I expect the four Roy children to experience a sudden, simultaneous epiphany and turn Waystar into a 501(c)(3), expiating their guilt by redistributing their wealth to nonprofit news organizations that provide unbiased local journalism in communities around the world!
Amen to that.
Other notable stories:
- Perry Bacon, Jr., a columnist at the Washington Post, listed seven outlets that he sees as reimagining political journalism by addressing its “long-standing shortcomings: insufficient coverage of state and local government and of people who aren’t White and upper-income; an over-prioritization of elections over policy; a failure to recognize that the courts are a central front in today’s political conflicts.” Bacon praises the American Prospect, Balls and Strikes, Bolts, the US edition of The Guardian, Popular Information, States Newsroom, and Hammer & Hope (which Feven Merid recently profiled for CJR).

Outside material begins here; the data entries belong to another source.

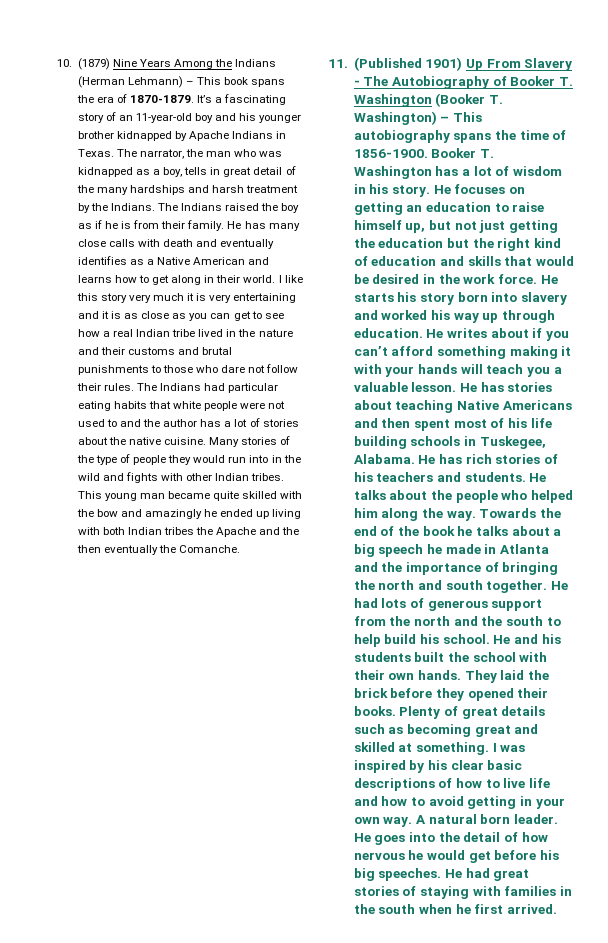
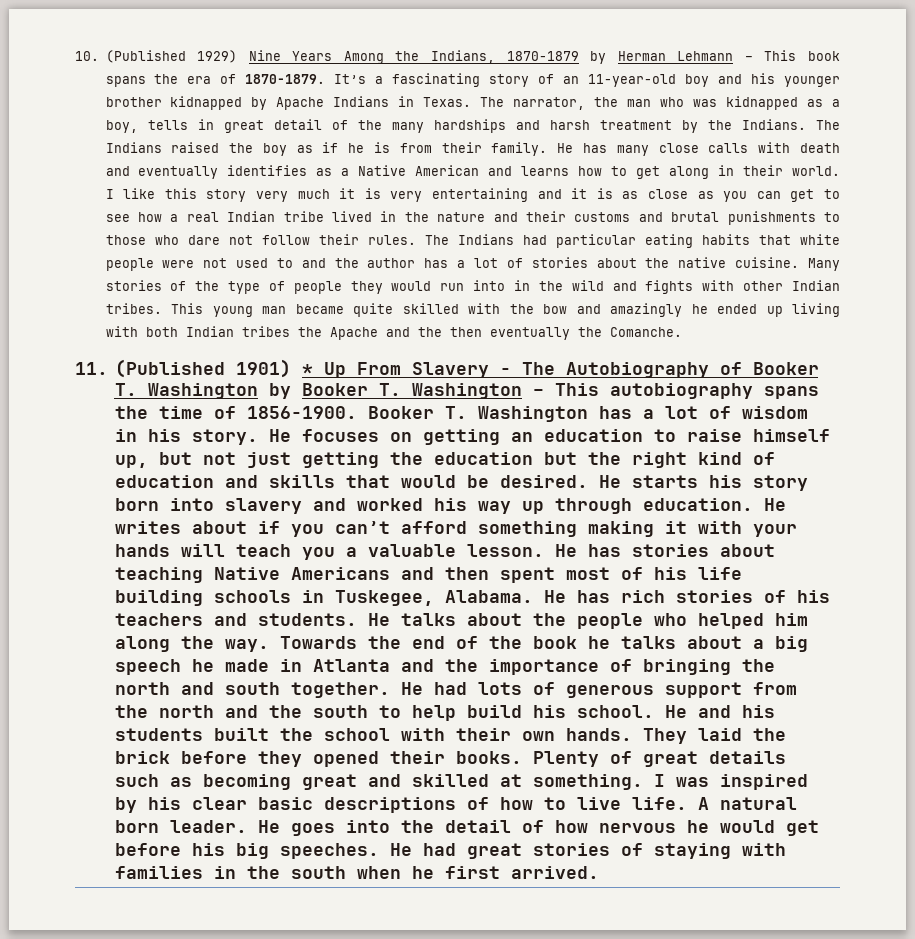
[77,58,110,70] (1879) -> [105,50,238,63] (Published 1929)
[235,59,277,67] [77,76,183,88] Indians (Herman Lehmann) -> [430,50,734,64] Indians, 1870-1879 by Herman Lehmann
(463, 64) none -> [301,364,313,375] *
[435,93,504,107] [353,111,437,125] (Booker T. Washington) -> [268,383,522,399] by Booker T. Washington
[372,274,537,284] desired in the work force. -> [499,475,588,488] desired.
[528,778,550,788] [353,796,565,809] [353,817,413,827] life and how to avoid getting in your own way. -> [631,797,687,810] life.

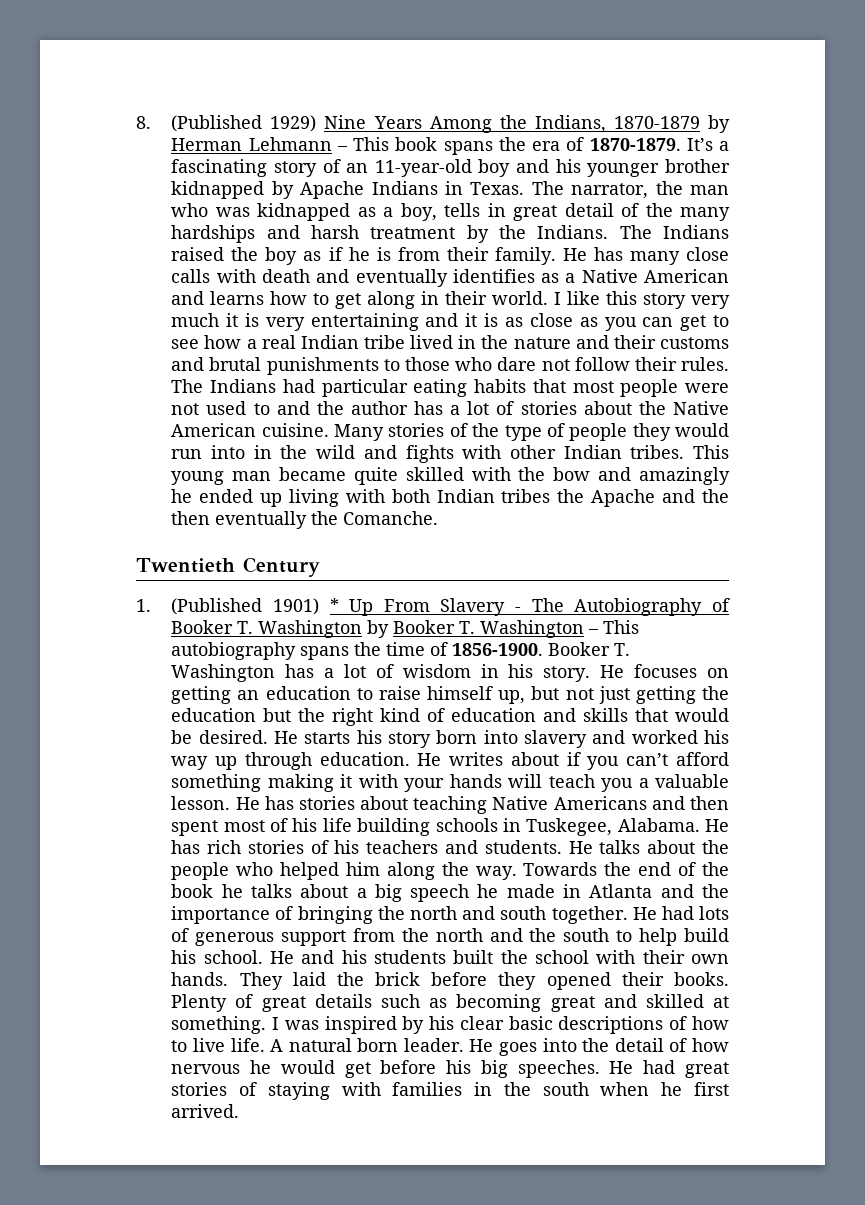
[75,51,99,61] 10. -> [136,116,151,129] 8.
[800,234,841,245] white -> [572,381,614,393] most
[678,257,727,268] native -> [672,401,729,415] [171,423,257,437] Native American
[75,362,108,375] 11. -> [136,557,320,577] [136,599,151,612] Twentieth Century // 1.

- Also for the Post, Paul Farhi assesses the “looming existential crisis” facing cable news. As recently as 2016, “just over 70 percent of all households with a TV had cable or satellite TV subscriptions. Today the figure is just under 40 percent, according to S&P Global Market Intelligence, a research firm. And it’s dropping fast,” Farhi reports. “The day could soon come when an exodus of cable subscribers leaves cable operators unable to afford the hefty license fees that… news programmers now command.”
- Two years ago, the Belarusian dictator Alexander Lukashenko courted international condemnation when he grounded a commercial flight and abducted Roman Protasevich, an anti-government journalist and activist, and his (now former) partner, Sofia Sapega. Now, however, Lukashenko has pardoned Protasevich, who has been accused of selling out both Sapega and his former political allies. Andrew Higgins has more for the Times.
- The Media Development Foundation, a group based in Ukraine, is out with a new report assessing the state of local news in the country more than a year after Russia’s full-scale invasion. The report found, among other things, that while local outlets have struggled with “war-related fatigue” and with staffing and financial pressures, “heightened global interest” in Ukraine has presented “a window of opportunity for local media.”
- And a court in Russia prolonged the pretrial detention of Evan Gershkovich—the Wall Street Journal reporter arrested on espionage charges that have widely been decried as bogus—by three months. Gershkovich’s parents, who live in the US, were present at the courthouse yesterday and were able to see, though not speak to, their son. “I don’t know how to describe this happiness and this sadness at the same time,” his mother said.